The second goal had a different kind of freakiness to it. Defensively, everything was subtly falling apart before Casilla fails to stop a preventable goal. Casemiro is trying to do everything here — tracking the ball constantly to double-up on the ball-carrier. When Castro shows as an outlet, Kroos and Isco are higher up the pitch, leaving right-winger Lucas Vazquez to come to the other side of the field to help close the last remaining passing-lane which Casemiro can’t get to; only Vazquez chooses the higher (and less dangerous outlet), leaving Castro open. This, um, isn’t on Vallejo:
Odegaard still unplayable
Leaps leaps leaps. Odegaard is flying right now. He’s developed as a ball-carrier in transition, has learned the virtue of patience when unlocking defenses, and continues to evolve as a smooth playmaker in tight spaces.
Against Zwolle on the weekend, he swooned us with more of the same vision he’s been swooning us with regularly this season:
He’s a silky dribbler, and thrives when defenders think they’ve thwarted him in a tight space. Odegaard completes 2.8 dribbles per game — only five players average more in the Eredivisie.
It’s fun. He has a nice aesthetic feel to his game. Feints and all — he can create space with a touch and a ruse from his shoulder:
The shot was soft, but the shrewd maneuver with minimal effort is what’s so great. All it took was one decisive action to create space — those are things that are generally hard to teach. It’s an intangible instinct and feel — a dose of creativity. As we’ve stated on this column before, his vision, talent, and execution should hand him more assists — but his teammates just can’t finish. Peak Odegaard in La Liga in a few years time has a legitimate case of leading the league in assists. These should be goals:
He has one or two of these moments every game, where his teammates just don’t care about padding poor Martin’s assist numbers.
Still a problem: Elite players giving the ball away deep
Remember every week when we raise this issue, and discuss how eventually a behemoth will come along and lay it on us in Punisher mode? We talk about it every week. These miscues are, um, still happening.
Jumbled notes from Castilla / Copa
- Just days prior to Real Madrid’s Copa del Rey draw, Real Madrid Castilla held Fuenlabrada to a 0-0 results. One of the bright spots this season, particularly during this ‘lukewarm’ streak that they’re putting together, has been their defense. Manu Hernando has looked great. Ditto Javi Sanchez. Seoane has been really good too in front of them, and Luismi Quezada has shifted up to the left wing while making for a nice left-flank duo with Regulion.
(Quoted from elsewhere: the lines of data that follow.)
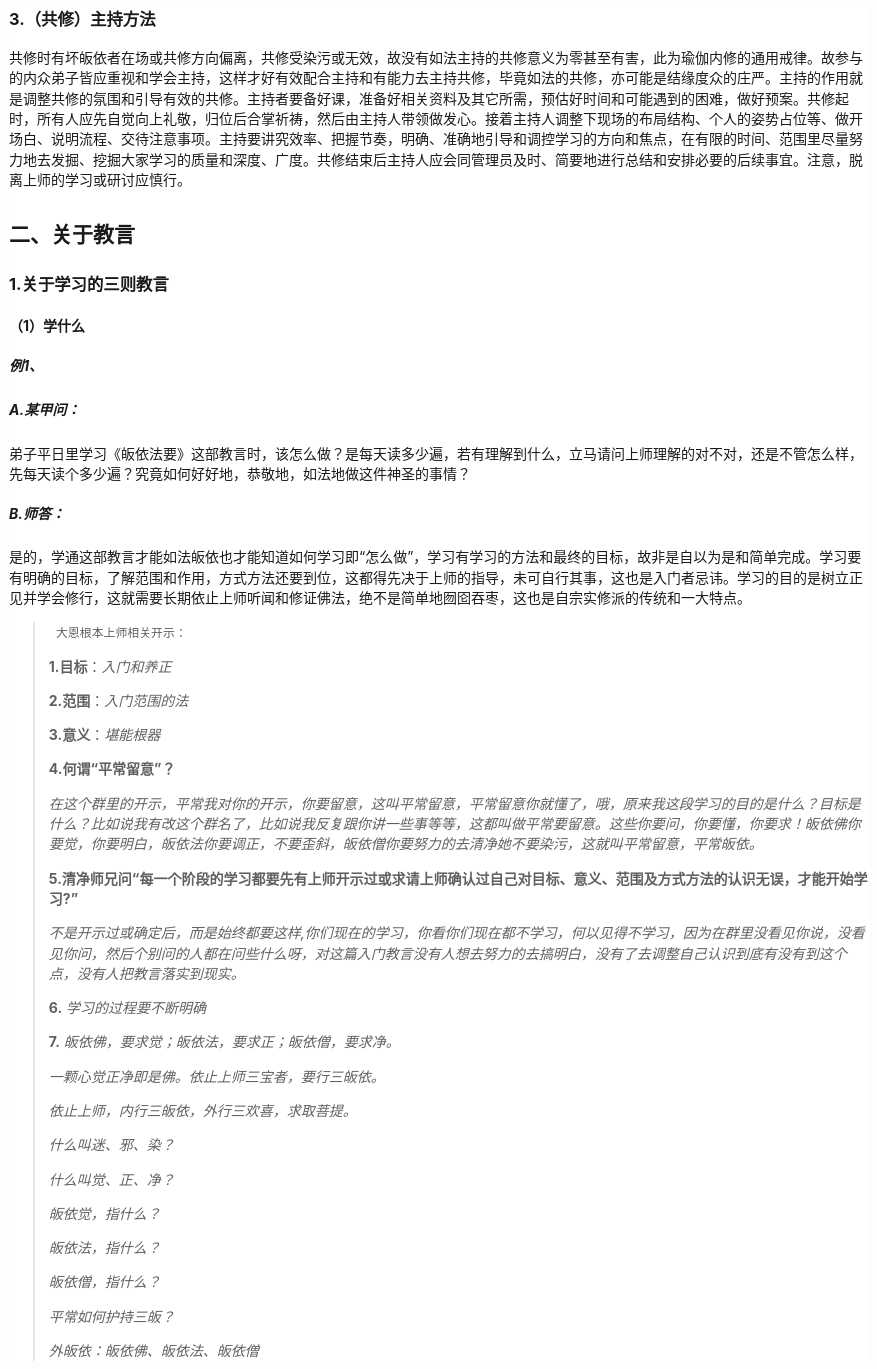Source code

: ### 3.（共修）主持方法

共修时有坏皈依者在场或共修方向偏离，共修受染污或无效，故没有如法主持的共修意义为零甚至有害，此为瑜伽内修的通用戒律。故参与的内众弟子皆应重视和学会主持，这样才好有效配合主持和有能力去主持共修，毕竟如法的共修，亦可能是结缘度众的庄严。主持的作用就是调整共修的氛围和引导有效的共修。主持者要备好课，准备好相关资料及其它所需，预估好时间和可能遇到的困难，做好预案。共修起时，所有人应先自觉向上礼敬，归位后合掌祈祷，然后由主持人带领做发心。接着主持人调整下现场的布局结构、个人的姿势占位等、做开场白、说明流程、交待注意事项。主持要讲究效率、把握节奏，明确、准确地引导和调控学习的方向和焦点，在有限的时间、范围里尽量努力地去发掘、挖掘大家学习的质量和深度、广度。共修结束后主持人应会同管理员及时、简要地进行总结和安排必要的后续事宜。注意，脱离上师的学习或研讨应慎行。

## 二、关于教言

### 1.关于学习的三则教言

#### （1）学什么

##### 例1、

##### 		A.某甲问：

弟子平日里学习《皈依法要》这部教言时，该怎么做？是每天读多少遍，若有理解到什么，立马请问上师理解的对不对，还是不管怎么样，先每天读个多少遍？究竟如何好好地，恭敬地，如法地做这件神圣的事情？

##### 		B.师答：

是的，学通这部教言才能如法皈依也才能知道如何学习即“怎么做”，学习有学习的方法和最终的目标，故非是自以为是和简单完成。学习要有明确的目标，了解范围和作用，方式方法还要到位，这都得先决于上师的指导，未可自行其事，这也是入门者忌讳。学习的目的是树立正见并学会修行，这就需要长期依止上师听闻和修证佛法，绝不是简单地囫囵吞枣，这也是自宗实修派的传统和一大特点。

>` 大恩根本上师相关开示：`
>
>**1.目标**：*入门和养正*  
>
>**2.范围**：*入门范围的法*
>
>**3.意义**：*堪能根器*                                                                                                                   
>
>**4.何谓“平常留意”？**
>
>*在这个群里的开示，平常我对你的开示，你要留意，这叫平常留意，平常留意你就懂了，哦，原来我这段学习的目的是什么？目标是什么？比如说我有改这个群名了，比如说我反复跟你讲一些事等等，这都叫做平常要留意。这些你要问，你要懂，你要求！皈依佛你要觉，你要明白，皈依法你要调正，不要歪斜，皈依僧你要努力的去清净她不要染污，这就叫平常留意，平常皈依。*
>
>**5.清净师兄问“每一个阶段的学习都要先有上师开示过或求请上师确认过自己对目标、意义、范围及方式方法的认识无误，才能开始学习?”**
>
>*不是开示过或确定后，而是始终都要这样,你们现在的学习，你看你们现在都不学习，何以见得不学习，因为在群里没看见你说，没看见你问，然后个别问的人都在问些什么呀，对这篇入门教言没有人想去努力的去搞明白，没有了去调整自己认识到底有没有到这个点，没有人把教言落实到现实。*                  
>
>**6.** *学习的过程要不断明确*
>
>**7.** *皈依佛，要求觉；皈依法，要求正；皈依僧，要求净。*
>
>   *一颗心觉正净即是佛。依止上师三宝者，要行三皈依。*
>
>  *依止上师，内行三皈依，外行三欢喜，求取菩提。*
>
>  *什么叫迷、邪、染？*
>
>  *什么叫觉、正、净？*
>
>  *皈依觉，指什么？*
>
>  *皈依法，指什么？*
>
>  *皈依僧，指什么？*
>
>  *平常如何护持三皈？*
>
>  *外皈依：皈依佛、皈依法、皈依僧*
>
- This streak has come at the expense of Dani Gomez and Campuzano both sitting on the bench while Cristo plays as the striker. Cristo’s decision-making has been por. He panics when faced with multiple options, and doesn’t look that comfortable. I think Solari could make this work with Gomez starting instead.
- I have no idea what the thought-process was behind the Castilla call-up decisions for the Copa game. Gabe and I talked about this on Wednesday night’s podcast: Tejero is not even Castilla’s best wing-back right now, and he’s certainly not a center-back. Oscar hasn’t had a great season, and he’s certainly not a left winger. Something was lost in translation here. (For further breakdown of that game, make sure to check out that podcast where we dissected all the problems.)
- Under Cristobal Parralo; Fede Valverde has played in a role that makes more sense for him. Fede was, for stretches of this season in his limited time on the pitch, an isolated ghost who stationed himself close to the left flank. This version of Fede is more unchained -- he roams in different pockets on the pitch, is sometimes the deepest midfielder, and does a lot of dirty work. I’m interested to see how he develops. I’d like to see him get a bit more involved in the attack, as we know he’s a good box-to-box presence. Also, how have they not figured a way to play Lucas Perez and Andone together yet? Waste.